# Excerpt to read
Effect on smoking quit rate of telling patients their lung age: The Step2quit randomised controlled trial
Objective: To evaluate the impact of telling patients their estimated spirometric lung age as an incentive to quit smoking. Design: Randomised controlled trial. Setting: Five general practices in Hertfordshire, England. Participants: 561 current smokers aged over 35. Intervention: All participants were offered spirometric assessment of lung function. Participants in intervention group received their results in terms of "lung age" (the age of the average healthy individual who would perform similarto them on spirometry). Those in the control group received a raw figure for forced expiratory volume at one second (FEV1). Both groups were advised to quit and offered referral to local NHS smoking cessation services. Main outcome measures: The primary outcome measure was verified cessation of smoking by salivary cotinine testing 12 months after recruitment. Secondary outcomes were reported changes in daily consumption of cigarettes and identification of new diagnoses of chronic obstructive lung disease. Results: Follow-up was 89%. Independently verified quit rates at 12 months in the intervention and control groups, respectively, were 13.6% and 6.4% (difference 7.2%, P=0.005, 95% confidence interval 2.2% to 12.1%; number needed to treat 14). People with worse spirometric lung age were no more likely to have quit than those with normal lung age in either group. Cost per successful quitter was estimated at £280 (€365, $556). A new diagnosis of obstructive lung disease was made in 17% in the intervention group and 14% in the control group; a total of 16% (89/561) of participants. Conclusion: Telling smokers their lung age significantly improves the likelihood of them quitting smoking, but the mechanism by which this intervention achieves its effect is unclear. Trial registration: National Research Register N0096173751.

# Recorded data
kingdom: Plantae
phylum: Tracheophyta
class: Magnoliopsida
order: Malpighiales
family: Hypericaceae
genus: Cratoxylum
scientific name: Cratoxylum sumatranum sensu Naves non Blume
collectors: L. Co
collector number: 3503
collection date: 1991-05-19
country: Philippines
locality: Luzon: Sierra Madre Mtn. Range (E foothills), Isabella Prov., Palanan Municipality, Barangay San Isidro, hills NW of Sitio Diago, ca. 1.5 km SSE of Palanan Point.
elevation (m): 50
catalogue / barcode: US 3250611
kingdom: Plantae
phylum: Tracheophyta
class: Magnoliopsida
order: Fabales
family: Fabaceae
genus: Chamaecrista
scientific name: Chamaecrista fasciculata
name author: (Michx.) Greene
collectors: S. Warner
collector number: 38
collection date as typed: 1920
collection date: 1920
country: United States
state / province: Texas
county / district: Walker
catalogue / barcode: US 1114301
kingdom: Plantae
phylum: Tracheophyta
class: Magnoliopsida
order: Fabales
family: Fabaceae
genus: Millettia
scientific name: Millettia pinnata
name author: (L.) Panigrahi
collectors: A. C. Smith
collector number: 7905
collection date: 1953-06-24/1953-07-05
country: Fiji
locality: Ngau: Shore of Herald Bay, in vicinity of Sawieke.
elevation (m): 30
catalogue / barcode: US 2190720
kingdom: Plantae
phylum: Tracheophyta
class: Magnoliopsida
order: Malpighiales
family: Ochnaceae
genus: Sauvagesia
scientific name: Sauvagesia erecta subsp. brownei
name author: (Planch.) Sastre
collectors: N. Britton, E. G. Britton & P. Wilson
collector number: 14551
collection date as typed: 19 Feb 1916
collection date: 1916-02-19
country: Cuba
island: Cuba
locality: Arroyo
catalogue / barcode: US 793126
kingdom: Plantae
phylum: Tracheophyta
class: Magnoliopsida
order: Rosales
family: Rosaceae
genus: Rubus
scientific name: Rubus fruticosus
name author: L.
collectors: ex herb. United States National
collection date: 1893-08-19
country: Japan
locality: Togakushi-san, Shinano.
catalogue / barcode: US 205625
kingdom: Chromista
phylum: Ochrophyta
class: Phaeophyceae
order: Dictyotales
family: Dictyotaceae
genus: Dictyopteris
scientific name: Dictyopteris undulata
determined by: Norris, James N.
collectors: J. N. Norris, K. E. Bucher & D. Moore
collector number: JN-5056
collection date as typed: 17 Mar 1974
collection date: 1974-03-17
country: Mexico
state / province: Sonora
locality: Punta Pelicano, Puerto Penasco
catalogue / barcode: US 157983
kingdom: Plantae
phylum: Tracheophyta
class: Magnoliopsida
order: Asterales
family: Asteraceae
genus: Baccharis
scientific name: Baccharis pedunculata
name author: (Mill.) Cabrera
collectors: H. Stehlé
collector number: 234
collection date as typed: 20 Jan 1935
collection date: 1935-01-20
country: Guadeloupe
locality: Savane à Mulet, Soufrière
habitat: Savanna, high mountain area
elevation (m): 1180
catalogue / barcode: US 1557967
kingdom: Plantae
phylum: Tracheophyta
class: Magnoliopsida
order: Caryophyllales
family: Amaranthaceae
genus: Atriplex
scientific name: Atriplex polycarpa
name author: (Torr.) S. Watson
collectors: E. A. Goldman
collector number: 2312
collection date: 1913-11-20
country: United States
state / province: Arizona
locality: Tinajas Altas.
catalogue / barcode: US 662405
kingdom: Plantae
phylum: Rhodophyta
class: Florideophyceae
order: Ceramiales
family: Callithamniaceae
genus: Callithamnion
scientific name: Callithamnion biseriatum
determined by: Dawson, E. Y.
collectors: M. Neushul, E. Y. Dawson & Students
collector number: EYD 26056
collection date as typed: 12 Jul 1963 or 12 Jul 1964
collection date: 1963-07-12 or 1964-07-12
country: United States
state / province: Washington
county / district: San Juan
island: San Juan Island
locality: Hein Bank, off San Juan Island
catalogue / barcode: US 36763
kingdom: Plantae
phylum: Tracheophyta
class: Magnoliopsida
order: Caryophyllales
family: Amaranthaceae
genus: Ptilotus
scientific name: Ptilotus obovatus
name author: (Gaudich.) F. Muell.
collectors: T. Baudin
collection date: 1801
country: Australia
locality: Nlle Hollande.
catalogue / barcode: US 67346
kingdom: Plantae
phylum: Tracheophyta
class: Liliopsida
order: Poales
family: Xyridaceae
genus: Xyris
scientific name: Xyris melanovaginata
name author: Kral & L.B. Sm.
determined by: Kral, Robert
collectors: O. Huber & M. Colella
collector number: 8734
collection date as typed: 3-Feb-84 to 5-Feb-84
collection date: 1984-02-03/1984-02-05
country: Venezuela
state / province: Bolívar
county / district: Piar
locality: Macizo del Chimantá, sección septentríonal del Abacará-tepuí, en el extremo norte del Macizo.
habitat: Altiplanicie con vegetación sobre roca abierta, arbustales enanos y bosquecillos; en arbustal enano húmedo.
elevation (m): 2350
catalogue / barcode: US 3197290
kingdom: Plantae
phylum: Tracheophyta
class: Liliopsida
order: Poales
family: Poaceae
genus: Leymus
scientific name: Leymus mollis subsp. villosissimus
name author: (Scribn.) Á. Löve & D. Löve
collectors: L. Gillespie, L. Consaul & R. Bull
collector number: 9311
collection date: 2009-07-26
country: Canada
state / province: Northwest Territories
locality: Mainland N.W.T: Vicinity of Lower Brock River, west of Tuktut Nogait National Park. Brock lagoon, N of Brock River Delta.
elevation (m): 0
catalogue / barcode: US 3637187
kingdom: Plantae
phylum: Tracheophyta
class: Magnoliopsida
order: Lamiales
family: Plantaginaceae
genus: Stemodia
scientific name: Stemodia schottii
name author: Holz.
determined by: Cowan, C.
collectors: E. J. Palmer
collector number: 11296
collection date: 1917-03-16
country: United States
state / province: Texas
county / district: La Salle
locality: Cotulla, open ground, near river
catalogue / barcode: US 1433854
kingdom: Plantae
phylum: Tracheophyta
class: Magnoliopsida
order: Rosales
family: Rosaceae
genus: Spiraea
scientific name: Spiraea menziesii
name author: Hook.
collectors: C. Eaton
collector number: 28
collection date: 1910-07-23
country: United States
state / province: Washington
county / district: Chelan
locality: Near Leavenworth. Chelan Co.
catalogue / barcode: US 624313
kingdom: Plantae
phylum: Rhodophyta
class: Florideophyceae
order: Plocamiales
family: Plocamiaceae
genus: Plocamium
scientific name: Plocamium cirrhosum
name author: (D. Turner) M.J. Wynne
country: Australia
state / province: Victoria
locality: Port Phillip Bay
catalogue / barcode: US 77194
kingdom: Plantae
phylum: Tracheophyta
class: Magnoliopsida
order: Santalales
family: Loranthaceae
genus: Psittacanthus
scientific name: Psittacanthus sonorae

# What you need to do
According to the lung-age trial abstract, what test verified smoking cessation at 12 months? The records are separate material, unrelated to the lung-age trial abstract.

# Solution for this task
Salivary cotinine testing.